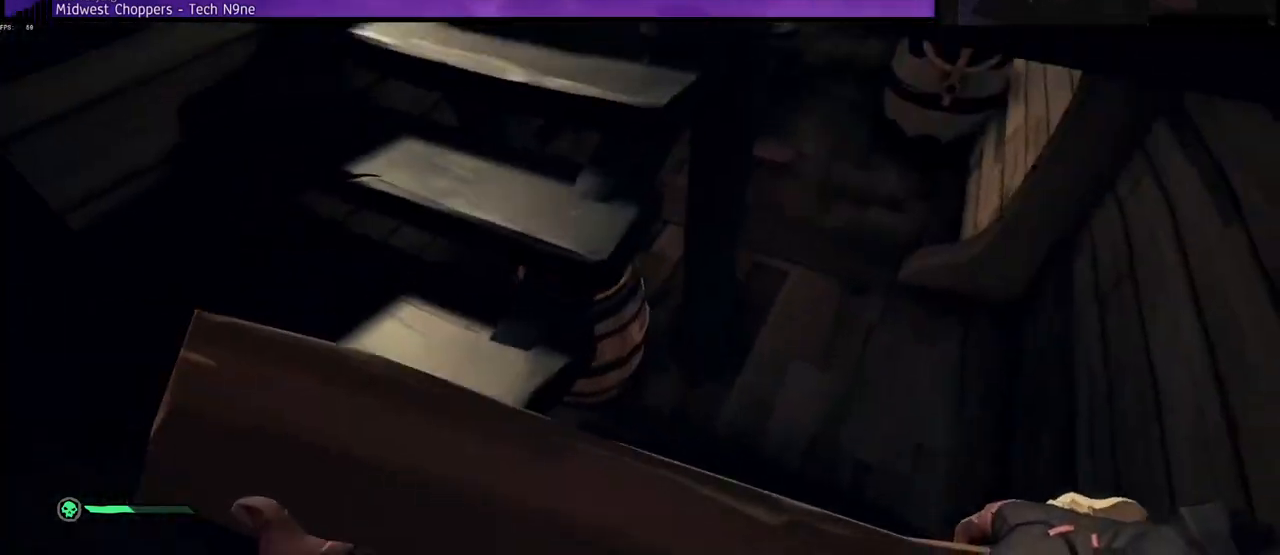
{"keys": ["w"], "events": [[250, "d", "down"], [500, "d", "up"]]}
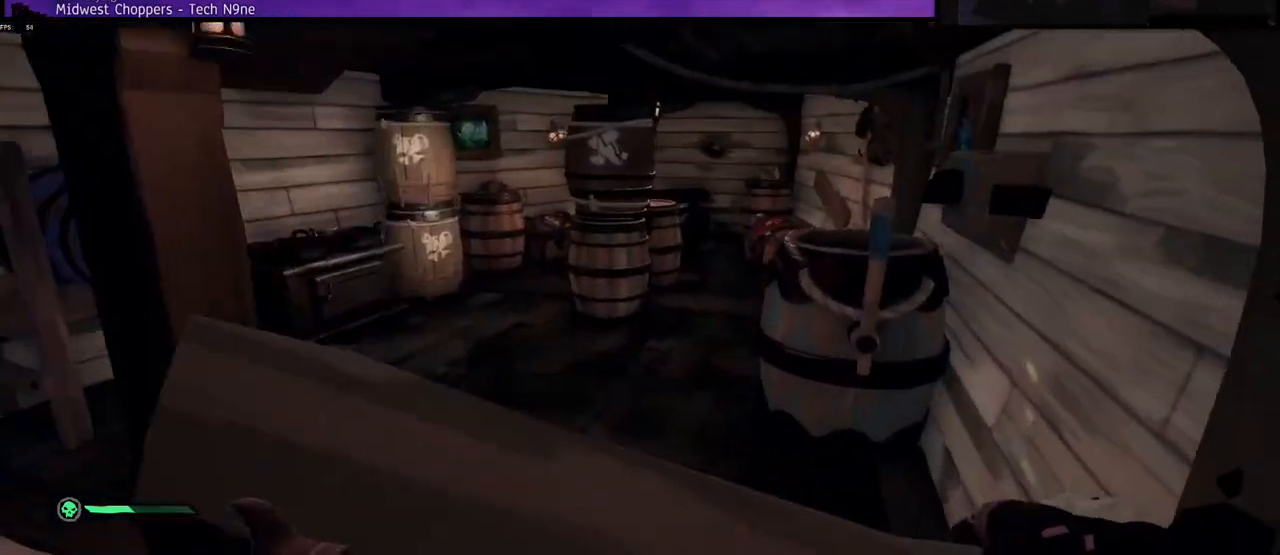
{"keys": ["a", "w"], "events": [[383, "a", "down"]]}
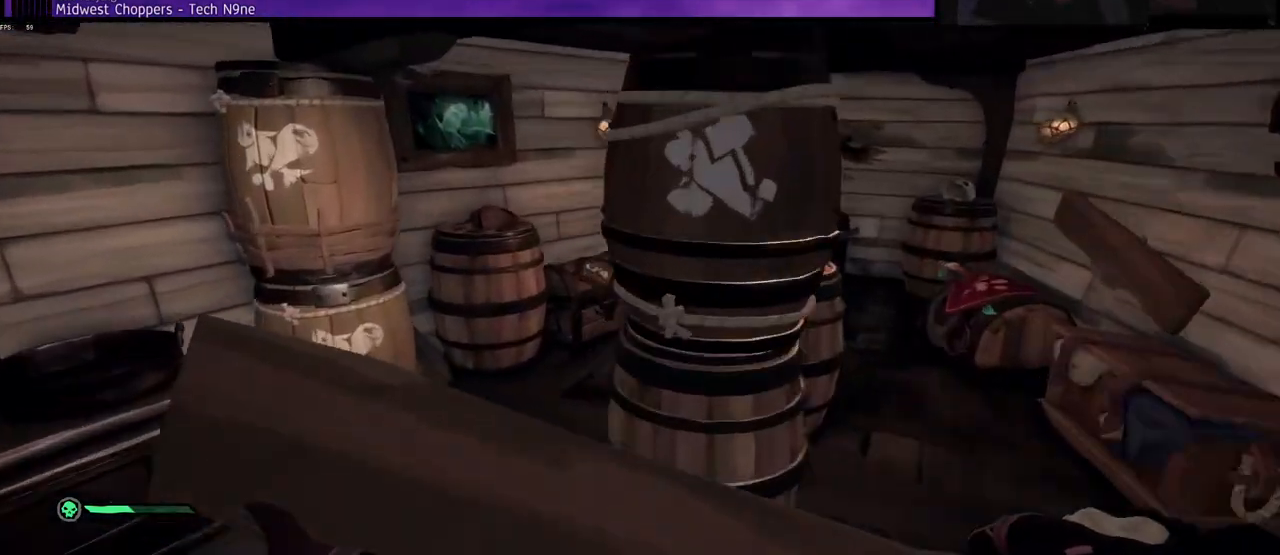
{"keys": ["w"], "events": [[200, "a", "up"]]}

**********

[Requirement]:
Which lines above include the word "down"? Pick them out and copy them.

[Expected output]:
{"keys": ["w"], "events": [[250, "d", "down"], [500, "d", "up"]]}
{"keys": ["a", "w"], "events": [[383, "a", "down"]]}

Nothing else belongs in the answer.